(Input data Opens)

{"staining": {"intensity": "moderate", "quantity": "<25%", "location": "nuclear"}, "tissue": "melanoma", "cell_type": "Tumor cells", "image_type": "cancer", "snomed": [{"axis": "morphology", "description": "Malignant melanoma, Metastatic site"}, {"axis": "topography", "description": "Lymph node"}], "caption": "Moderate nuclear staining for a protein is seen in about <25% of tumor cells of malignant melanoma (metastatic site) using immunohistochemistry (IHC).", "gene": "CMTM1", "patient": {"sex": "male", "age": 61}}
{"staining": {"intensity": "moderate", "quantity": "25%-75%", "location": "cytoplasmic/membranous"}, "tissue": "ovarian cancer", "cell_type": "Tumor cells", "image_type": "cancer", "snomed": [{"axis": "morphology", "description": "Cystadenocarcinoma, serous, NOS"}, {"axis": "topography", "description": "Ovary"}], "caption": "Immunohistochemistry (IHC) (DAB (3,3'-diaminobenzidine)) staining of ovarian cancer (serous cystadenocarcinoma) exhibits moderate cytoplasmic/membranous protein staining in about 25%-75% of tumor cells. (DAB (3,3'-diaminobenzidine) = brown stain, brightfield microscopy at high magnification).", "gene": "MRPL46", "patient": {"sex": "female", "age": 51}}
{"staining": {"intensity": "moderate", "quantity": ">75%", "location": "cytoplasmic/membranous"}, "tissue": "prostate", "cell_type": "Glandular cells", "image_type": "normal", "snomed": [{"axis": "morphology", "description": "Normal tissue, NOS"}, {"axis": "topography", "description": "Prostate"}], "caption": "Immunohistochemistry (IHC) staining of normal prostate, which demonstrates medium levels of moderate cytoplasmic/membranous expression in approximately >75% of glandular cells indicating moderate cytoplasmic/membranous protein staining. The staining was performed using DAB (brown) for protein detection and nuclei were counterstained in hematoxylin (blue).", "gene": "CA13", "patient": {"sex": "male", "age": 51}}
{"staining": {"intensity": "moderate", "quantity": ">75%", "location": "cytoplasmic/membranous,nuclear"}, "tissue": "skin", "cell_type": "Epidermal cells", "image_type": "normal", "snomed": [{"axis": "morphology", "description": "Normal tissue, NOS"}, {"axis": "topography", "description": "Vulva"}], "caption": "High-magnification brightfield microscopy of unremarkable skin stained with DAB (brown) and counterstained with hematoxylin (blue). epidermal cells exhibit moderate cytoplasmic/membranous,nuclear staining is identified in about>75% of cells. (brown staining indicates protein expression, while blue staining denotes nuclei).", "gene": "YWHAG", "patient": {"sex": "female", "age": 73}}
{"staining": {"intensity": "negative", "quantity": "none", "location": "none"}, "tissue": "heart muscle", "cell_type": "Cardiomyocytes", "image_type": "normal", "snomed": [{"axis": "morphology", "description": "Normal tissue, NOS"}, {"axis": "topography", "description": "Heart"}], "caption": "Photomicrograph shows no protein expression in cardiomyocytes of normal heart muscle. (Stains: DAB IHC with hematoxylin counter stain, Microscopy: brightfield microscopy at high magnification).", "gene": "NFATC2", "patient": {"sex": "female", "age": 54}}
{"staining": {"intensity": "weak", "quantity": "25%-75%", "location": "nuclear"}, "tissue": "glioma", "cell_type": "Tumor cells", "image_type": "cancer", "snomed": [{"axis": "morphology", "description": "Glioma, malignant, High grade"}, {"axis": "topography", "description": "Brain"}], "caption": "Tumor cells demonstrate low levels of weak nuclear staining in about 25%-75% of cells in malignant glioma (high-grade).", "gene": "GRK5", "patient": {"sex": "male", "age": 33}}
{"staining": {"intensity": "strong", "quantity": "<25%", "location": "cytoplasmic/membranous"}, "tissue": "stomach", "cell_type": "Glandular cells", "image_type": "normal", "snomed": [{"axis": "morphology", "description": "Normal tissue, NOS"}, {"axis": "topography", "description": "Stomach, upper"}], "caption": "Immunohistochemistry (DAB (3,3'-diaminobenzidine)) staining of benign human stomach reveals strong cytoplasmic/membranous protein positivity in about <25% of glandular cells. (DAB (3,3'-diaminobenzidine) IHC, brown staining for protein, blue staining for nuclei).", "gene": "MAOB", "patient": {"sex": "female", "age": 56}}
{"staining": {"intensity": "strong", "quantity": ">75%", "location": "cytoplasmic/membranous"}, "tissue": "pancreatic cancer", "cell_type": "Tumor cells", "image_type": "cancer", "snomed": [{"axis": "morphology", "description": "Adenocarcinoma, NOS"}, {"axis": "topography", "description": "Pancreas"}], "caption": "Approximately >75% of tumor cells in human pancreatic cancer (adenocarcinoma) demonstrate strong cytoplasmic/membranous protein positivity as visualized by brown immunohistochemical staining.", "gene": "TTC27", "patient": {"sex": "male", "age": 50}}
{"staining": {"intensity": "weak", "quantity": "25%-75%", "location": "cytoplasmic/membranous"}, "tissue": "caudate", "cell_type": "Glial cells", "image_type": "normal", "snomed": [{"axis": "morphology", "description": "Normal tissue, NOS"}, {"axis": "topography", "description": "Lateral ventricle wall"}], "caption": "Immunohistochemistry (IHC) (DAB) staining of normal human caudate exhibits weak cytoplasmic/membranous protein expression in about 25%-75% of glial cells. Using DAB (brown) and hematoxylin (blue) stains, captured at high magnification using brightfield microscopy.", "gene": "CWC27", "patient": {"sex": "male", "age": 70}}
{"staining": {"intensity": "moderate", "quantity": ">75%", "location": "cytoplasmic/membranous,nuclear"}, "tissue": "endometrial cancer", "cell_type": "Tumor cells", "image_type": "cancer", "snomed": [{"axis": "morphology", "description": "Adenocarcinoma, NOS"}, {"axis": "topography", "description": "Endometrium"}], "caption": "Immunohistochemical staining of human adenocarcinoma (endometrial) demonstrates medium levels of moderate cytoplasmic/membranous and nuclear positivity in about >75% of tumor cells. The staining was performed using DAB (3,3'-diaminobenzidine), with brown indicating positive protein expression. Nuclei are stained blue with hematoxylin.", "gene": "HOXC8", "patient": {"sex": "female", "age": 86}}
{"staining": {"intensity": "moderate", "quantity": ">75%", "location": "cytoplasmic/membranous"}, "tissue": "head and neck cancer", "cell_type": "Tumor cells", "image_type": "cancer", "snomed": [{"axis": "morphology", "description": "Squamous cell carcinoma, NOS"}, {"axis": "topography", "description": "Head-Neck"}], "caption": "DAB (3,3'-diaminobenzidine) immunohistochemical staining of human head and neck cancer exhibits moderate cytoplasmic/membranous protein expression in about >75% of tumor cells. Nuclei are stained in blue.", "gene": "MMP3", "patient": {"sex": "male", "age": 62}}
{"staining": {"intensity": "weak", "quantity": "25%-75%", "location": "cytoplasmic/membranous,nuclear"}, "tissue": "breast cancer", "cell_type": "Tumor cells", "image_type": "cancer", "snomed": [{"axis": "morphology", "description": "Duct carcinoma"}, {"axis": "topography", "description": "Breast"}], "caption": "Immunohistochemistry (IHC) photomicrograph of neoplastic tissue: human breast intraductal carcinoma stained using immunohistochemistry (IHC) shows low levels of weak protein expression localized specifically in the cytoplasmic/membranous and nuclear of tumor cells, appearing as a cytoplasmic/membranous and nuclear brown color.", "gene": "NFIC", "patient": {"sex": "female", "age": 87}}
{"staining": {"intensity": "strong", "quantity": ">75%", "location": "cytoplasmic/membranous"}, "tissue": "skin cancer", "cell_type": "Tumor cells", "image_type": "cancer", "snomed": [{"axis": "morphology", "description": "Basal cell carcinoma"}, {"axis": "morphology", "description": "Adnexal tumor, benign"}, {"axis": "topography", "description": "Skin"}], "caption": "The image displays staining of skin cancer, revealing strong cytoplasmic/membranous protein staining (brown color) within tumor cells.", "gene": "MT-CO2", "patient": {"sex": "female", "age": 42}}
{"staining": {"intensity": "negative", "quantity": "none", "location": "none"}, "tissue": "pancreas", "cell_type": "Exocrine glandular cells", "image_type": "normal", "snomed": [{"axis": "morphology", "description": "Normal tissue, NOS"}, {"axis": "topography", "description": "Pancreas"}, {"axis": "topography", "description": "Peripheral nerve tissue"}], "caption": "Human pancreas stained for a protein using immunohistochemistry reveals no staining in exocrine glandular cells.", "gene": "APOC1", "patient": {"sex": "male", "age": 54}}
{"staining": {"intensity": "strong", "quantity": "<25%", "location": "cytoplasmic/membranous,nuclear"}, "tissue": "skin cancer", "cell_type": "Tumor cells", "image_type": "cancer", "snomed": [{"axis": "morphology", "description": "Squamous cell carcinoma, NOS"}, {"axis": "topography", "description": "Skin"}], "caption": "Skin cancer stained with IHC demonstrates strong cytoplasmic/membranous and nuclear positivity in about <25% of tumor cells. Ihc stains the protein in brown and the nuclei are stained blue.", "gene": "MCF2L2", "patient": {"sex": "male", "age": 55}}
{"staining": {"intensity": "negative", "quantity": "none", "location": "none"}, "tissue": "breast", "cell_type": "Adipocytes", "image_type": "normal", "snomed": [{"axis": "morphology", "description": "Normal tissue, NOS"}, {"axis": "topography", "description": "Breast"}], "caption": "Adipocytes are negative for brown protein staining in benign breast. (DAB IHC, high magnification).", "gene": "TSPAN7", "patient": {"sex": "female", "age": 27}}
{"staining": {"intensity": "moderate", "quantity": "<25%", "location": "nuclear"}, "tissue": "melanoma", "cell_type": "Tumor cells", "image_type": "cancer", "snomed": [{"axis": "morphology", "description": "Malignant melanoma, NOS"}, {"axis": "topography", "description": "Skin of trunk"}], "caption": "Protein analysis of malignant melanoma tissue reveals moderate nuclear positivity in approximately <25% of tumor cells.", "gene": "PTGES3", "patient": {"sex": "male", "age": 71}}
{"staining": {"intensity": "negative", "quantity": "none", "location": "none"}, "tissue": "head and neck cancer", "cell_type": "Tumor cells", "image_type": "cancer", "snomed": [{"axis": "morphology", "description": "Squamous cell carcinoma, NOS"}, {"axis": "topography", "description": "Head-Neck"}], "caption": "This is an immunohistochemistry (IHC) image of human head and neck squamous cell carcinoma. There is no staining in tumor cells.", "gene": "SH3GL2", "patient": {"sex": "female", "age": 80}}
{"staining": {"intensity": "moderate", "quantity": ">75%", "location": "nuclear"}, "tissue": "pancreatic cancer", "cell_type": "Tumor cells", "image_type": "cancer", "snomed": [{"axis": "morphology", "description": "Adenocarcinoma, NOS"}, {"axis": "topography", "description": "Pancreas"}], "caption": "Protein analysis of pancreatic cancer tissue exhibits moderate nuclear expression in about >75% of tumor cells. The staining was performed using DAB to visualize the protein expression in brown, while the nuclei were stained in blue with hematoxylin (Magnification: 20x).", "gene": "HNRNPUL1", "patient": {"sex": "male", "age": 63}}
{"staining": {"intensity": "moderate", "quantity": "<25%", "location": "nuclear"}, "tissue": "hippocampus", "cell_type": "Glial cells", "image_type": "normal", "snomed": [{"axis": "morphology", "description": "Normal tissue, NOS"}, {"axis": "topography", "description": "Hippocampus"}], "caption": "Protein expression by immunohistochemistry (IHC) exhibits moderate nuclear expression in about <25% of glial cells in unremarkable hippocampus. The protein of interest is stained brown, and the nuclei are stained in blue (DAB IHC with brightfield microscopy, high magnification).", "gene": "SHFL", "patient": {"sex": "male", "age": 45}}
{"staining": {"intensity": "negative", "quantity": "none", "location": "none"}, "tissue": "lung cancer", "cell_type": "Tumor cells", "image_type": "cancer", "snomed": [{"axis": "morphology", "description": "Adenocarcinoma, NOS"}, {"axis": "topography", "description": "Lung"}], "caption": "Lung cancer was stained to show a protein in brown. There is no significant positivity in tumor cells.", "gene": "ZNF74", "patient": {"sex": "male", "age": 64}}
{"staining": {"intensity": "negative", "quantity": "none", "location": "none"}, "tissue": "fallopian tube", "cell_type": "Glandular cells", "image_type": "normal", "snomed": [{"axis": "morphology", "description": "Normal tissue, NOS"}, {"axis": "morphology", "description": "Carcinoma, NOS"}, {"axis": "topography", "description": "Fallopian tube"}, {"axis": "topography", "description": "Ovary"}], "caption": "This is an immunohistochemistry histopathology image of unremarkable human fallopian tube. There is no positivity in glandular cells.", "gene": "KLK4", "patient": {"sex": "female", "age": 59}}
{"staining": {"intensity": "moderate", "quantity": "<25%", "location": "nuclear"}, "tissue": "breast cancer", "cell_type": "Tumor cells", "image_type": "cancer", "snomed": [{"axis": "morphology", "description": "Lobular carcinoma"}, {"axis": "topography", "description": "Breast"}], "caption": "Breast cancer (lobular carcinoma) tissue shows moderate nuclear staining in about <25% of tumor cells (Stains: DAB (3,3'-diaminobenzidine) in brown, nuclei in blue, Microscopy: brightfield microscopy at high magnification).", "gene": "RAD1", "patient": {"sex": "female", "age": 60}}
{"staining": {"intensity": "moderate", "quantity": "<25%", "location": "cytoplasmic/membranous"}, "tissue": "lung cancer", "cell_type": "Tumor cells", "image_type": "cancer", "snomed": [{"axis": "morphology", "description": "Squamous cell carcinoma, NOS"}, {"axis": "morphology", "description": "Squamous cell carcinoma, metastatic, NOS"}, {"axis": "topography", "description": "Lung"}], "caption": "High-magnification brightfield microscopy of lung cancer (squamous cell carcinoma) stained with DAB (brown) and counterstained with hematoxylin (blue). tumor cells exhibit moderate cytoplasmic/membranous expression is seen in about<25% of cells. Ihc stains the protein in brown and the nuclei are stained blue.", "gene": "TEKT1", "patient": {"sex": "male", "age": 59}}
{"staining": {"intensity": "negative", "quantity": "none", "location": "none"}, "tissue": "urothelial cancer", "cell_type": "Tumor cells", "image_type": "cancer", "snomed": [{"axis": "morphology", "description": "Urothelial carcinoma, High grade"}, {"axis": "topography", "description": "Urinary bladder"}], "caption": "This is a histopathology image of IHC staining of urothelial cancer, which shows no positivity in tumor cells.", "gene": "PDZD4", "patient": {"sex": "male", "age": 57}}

(Input data Closes)

What you will do: Retype exactly the lines above, from the one with "(IHC) photomicrograph of" through the one with "image displays staining", inclusive.

Your response:
{"staining": {"intensity": "weak", "quantity": "25%-75%", "location": "cytoplasmic/membranous,nuclear"}, "tissue": "breast cancer", "cell_type": "Tumor cells", "image_type": "cancer", "snomed": [{"axis": "morphology", "description": "Duct carcinoma"}, {"axis": "topography", "description": "Breast"}], "caption": "Immunohistochemistry (IHC) photomicrograph of neoplastic tissue: human breast intraductal carcinoma stained using immunohistochemistry (IHC) shows low levels of weak protein expression localized specifically in the cytoplasmic/membranous and nuclear of tumor cells, appearing as a cytoplasmic/membranous and nuclear brown color.", "gene": "NFIC", "patient": {"sex": "female", "age": 87}}
{"staining": {"intensity": "strong", "quantity": ">75%", "location": "cytoplasmic/membranous"}, "tissue": "skin cancer", "cell_type": "Tumor cells", "image_type": "cancer", "snomed": [{"axis": "morphology", "description": "Basal cell carcinoma"}, {"axis": "morphology", "description": "Adnexal tumor, benign"}, {"axis": "topography", "description": "Skin"}], "caption": "The image displays staining of skin cancer, revealing strong cytoplasmic/membranous protein staining (brown color) within tumor cells.", "gene": "MT-CO2", "patient": {"sex": "female", "age": 42}}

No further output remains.